Some data analysis functions

Primary LanguagePythonMIT LicenseMIT

epana

The epana package provides some general functions for exploratory data analysis and descriptive statistics. It is not meant to provide a complete set of tools but rather to capture some functions/algorithms/processes that I've found myself repeating even while using high-level libraries that are openly available. The project, additionally, contains scripts and notebooks related to very specific data handling and analysis.

Currently, the packaged utility functions cover the following general areas:

  1. Logging -- logutils.py
  2. Reading Encrypted Files -- cryptic.py
  3. Characters and Encoding -- scrubdub.py
  4. Tabular Data -- tabular.py
  5. Relational Data -- crosstabular.py

All of these modules need to be refactored to operate on file-like objects (i.e., like the file object returned by open; e.g., StringIO or BytesIO) instead of on file names. This will provide for more graceful piping or process chaining. Alternative, and more permissively, they could operate on any object with a read() method (as in the approach of pandas.read_csv).

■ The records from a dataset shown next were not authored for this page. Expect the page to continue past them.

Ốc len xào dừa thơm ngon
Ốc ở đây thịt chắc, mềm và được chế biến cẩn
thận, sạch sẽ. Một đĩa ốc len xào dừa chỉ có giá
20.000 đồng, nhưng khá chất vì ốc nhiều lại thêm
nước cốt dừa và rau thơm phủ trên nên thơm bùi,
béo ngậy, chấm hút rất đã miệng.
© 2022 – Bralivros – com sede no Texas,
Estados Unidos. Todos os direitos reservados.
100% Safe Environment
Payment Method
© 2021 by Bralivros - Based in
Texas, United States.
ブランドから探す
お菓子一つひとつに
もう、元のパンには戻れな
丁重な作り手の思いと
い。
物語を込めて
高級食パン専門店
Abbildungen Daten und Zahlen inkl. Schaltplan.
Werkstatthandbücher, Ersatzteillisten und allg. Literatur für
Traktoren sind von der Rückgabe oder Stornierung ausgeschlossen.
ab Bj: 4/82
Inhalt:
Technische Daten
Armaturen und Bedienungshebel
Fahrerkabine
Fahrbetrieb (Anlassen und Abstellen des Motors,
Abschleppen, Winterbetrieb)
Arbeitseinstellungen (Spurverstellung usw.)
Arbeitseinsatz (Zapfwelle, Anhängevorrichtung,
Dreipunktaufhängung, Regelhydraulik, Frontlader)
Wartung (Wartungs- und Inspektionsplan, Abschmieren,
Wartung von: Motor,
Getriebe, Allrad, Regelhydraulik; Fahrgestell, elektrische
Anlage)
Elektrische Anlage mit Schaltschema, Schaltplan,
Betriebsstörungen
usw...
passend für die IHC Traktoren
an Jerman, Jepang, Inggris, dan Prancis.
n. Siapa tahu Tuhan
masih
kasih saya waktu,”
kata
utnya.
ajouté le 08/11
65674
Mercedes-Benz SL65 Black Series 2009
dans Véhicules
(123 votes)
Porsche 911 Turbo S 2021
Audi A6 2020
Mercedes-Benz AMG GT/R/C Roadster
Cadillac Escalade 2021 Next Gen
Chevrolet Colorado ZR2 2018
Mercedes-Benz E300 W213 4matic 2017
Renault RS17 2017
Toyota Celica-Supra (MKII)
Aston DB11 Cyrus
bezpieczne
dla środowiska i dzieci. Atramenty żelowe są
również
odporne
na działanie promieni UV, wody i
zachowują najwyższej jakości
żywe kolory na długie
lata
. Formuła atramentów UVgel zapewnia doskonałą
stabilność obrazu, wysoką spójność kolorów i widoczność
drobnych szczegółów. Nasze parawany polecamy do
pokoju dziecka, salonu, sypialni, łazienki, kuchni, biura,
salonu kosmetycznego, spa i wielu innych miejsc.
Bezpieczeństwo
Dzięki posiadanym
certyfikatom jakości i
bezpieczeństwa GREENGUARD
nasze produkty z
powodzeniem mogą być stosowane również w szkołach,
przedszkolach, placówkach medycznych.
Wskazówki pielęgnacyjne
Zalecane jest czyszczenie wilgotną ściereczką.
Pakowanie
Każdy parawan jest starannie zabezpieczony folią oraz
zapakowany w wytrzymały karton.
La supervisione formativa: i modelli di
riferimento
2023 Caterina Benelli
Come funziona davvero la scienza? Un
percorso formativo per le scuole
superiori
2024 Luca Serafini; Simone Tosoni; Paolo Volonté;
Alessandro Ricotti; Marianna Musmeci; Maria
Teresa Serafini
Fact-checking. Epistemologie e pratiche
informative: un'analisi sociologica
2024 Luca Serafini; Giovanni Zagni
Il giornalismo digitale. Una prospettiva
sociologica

The above modules make direct, heavy use of the following third-party packages, which are build requirements:

  1. pandas
  2. numpy
  3. cchardet
  4. ftfy

The cryptic module, additionally, uses paramiko and python-gnupg but they are not listed as build requirements.

Logging

logutils.py

Provides a wrapper for Python's logging module.

  1. Defines five log levels: debug, info, warning, error, and critical.
  2. The function get_logger configures basic logging and takes only a logname, which will often be of function-level specificity.
  3. The function mstime returns the current time in milliseconds.

TODO: Create a log decorator that automatically sets the log name based on module and function name, gets the logger, and logs entry/exit debug (or info) messages with timings.

Reading Encrypted Files

cryptic.py

This module is not very portable. It assumes Linux, GPG2, and known_hosts locations.

Provides functions for reading PGP-encrypted files and, also, insults principles of coherence by providing functions to get remote files via SSH.

  1. The function head decrypts the first compression block of a file, remote or local, and displays N lines or bytes.
  2. The function fopen is a context for opening files and read in bytes mode but can decrypt inline and can take a local file handle or a remote url in the form user@server:path.

Characters and Encoding

scrubdub.py

Provides functions that operate on byte or character arrays, streams, or buffers for the purpose of character, string, and data type classification.

  1. Guess and fix file encoding with functions guess_encoding and fix_unicode_and_copy.
  2. Count characters and extract patterns with functions count_chars, count_charclasses, tag_chrs, and chunk_chrs.
  3. And other stuff.

TODO: Add smart data-type and semantic classification (like determining if a string is a valid identifier in different coding schemes) based on character patterns.

Tabular Data

tabular.py

Loads, reduces, and summarizes tabular data. Currently does not support fixed-width-field data.

  1. Guess the field-separated dialect with guess_dialect.
  2. Load tabular data into Pandas DataFrames using get_df_raw, load_files, or df_from_sql.
  3. Operate on Pandas Series with various aggregating functions.
  4. Look into in-memory footprint of data and reduce the size of dataframes using get_mem_usage, get_reduced_dtypes, and shrink_df.
  5. Summarize the content of dataframes using freq and get_summary.
  6. and more.

Relational Data

crosstabular.py

Counts relational patterns between different tables of data. This is valuable when receiving relational data in ways that do not enforce relational integrity.

Dimensional Reduction

TODO: Add modules for dimensional reduction, especially in relational data under assumptions of there being central entities specified.

Statistical Functions and Tests

TODO: Add stats modules.